There's a nice algorithm for doing this calculation which is explained here.
If $x$ is the number we're given, $f(x)$ is the number of zeros that appear in the range $1..x$. Using a simple program we can calculate $f(x)$ for some small values to spot a pattern.
public int CountZerosInRangeOneTo(int end) { return Enumerable.Range(1, end) .Select(i => i.ToString()) .SelectMany(s => s.ToCharArray()) .Count(c => c == '0'); }
For example:
f(5 ) = 0 f(52 ) = 5 f(523 ) = 102 f(5237 ) = 1543 f(52378) = 20667
If $y$ is the new single digit number added to the end each time, it would appear the following is true:
$f(10x + y) = 10 \cdot f(x) + x$
For example, if $x = 523$, $y = 7$, and $f(x) = 102$, then:
$f(10 \cdot 523 + 7) = f(5237) = 10 \cdot f(x) + x = 10 \cdot 102 + 523 = 1543$
Fantastic. However, where this breaks down is when $x$ contains zeros itself. For example:
f(3 ) = 0 f(30 ) = 3 correct f(302 ) = 53 incorrect, expected 60, a difference of 7, or 9 - y f(3020 ) = 823 incorrect, expected 832, a difference of 9, or 9 - y f(30207) = 11246 incorrect, expected 11250, a difference of 4, or 2 * (9 - y)
If $g(x)$ is the number of zeros in the number $x$, then we can modify our formula like this:
$f(10x + y) = 10 \cdot f(x) + x - g(x) \cdot (9 - y)$
And that makes sense. If $x = 3020$ and $y = 7$ and not $9$, then that is two less numbers on the end of the sequence with two zeros each.
So how does this formula help? Well for a very large $x$ with thousands of digits we can go left to right through each digit and calculate $f(x)$ as we go. Here's a sample C# program to do just that.
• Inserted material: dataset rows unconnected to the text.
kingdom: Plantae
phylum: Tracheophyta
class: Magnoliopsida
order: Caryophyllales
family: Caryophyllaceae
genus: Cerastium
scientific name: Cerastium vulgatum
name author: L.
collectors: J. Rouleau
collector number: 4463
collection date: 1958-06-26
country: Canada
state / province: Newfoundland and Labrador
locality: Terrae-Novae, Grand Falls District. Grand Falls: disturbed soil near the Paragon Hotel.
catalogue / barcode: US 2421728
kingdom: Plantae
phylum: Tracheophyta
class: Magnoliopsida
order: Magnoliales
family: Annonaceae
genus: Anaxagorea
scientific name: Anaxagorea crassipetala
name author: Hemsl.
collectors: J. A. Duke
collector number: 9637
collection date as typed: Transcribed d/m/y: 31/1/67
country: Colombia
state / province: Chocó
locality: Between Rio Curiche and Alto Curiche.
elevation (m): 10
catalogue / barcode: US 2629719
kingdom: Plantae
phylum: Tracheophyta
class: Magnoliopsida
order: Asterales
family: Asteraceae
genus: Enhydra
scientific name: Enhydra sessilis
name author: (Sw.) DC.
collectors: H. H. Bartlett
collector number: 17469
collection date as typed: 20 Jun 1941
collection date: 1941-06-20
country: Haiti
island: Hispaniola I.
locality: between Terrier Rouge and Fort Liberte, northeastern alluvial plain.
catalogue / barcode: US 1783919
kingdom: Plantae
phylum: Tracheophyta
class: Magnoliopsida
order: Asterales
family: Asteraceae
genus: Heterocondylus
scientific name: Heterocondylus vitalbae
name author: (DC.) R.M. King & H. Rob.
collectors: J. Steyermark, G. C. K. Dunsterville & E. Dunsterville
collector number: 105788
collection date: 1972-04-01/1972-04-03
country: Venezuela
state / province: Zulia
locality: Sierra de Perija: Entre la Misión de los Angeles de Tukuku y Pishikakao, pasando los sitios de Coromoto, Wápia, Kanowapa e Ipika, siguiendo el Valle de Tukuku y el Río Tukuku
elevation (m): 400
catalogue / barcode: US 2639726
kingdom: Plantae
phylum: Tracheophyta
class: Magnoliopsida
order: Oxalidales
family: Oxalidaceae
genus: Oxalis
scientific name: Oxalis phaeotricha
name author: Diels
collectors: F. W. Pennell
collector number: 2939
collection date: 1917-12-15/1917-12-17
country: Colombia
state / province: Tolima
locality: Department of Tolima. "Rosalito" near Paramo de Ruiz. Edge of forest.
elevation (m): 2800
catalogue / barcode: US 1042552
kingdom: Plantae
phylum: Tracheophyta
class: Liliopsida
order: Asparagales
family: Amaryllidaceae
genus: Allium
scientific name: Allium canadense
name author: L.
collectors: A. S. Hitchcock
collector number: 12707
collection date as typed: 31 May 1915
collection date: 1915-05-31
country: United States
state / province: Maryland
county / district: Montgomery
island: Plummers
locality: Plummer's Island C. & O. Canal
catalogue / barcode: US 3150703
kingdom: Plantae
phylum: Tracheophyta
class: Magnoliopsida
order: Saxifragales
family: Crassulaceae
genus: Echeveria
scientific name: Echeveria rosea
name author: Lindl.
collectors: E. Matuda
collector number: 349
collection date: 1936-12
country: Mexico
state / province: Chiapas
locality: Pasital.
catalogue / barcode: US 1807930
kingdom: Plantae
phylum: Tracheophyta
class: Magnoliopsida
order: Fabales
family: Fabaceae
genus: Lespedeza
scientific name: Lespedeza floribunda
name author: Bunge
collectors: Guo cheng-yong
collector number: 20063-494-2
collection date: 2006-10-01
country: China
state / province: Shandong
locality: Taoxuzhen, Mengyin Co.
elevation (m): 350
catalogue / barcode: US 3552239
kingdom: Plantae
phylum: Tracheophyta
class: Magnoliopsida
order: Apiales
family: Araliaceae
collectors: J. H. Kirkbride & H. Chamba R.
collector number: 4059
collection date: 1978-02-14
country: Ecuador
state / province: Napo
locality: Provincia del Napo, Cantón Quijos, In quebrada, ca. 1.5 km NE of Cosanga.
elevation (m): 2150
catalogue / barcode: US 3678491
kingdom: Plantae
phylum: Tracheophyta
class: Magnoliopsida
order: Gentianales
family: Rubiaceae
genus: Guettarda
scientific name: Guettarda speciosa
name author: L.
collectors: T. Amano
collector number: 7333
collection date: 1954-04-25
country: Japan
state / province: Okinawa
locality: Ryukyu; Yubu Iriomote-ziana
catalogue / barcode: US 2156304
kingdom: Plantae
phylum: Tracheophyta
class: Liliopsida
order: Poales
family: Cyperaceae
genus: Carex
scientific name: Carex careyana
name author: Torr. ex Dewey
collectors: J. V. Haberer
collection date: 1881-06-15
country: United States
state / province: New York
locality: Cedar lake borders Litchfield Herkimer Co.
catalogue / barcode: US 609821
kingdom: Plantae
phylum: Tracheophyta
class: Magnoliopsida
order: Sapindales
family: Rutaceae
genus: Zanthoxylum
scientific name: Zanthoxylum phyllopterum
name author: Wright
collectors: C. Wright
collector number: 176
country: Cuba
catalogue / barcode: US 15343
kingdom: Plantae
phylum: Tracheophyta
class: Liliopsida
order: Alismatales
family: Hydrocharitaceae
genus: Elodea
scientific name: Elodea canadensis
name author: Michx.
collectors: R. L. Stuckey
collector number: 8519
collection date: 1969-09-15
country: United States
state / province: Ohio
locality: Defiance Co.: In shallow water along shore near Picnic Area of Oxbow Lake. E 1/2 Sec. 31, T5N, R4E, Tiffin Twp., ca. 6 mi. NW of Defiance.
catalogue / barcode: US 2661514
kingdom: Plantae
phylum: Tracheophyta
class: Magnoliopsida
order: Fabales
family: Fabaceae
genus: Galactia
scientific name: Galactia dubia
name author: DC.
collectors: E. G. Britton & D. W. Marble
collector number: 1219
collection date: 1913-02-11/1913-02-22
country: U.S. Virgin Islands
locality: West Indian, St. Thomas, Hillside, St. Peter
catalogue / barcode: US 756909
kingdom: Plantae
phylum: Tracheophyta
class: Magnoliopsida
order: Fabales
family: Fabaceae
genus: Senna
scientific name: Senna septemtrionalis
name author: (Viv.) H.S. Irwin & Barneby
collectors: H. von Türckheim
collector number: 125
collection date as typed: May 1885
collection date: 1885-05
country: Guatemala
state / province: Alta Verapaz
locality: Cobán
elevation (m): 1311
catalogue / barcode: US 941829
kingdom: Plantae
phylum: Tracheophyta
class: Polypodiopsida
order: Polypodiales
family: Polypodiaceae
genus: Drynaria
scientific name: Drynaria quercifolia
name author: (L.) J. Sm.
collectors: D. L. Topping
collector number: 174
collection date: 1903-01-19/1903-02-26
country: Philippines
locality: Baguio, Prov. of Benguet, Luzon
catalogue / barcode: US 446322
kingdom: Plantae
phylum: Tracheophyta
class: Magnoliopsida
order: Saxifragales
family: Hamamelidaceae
public long CountZerosInRangeOneTo(string end) { long x = 0; long fx = 0; int gx = 0; foreach (char c in end) { int y = int.Parse(new string(c, 1)); // Our formula fx = 10 * fx + x - gx * (9 - y); fx += Modulus; // Avoid negatives fx %= Modulus; // Now calculate the new x and g(x) x = 10 * x + y; x %= Modulus; if (y == 0) gx++; } return fx; }
The limitation (in C# anyway) is $x$ and $f(x)$ will get very large, so the program will have to calculate the result modulo some number, or else use a non-native integral representation.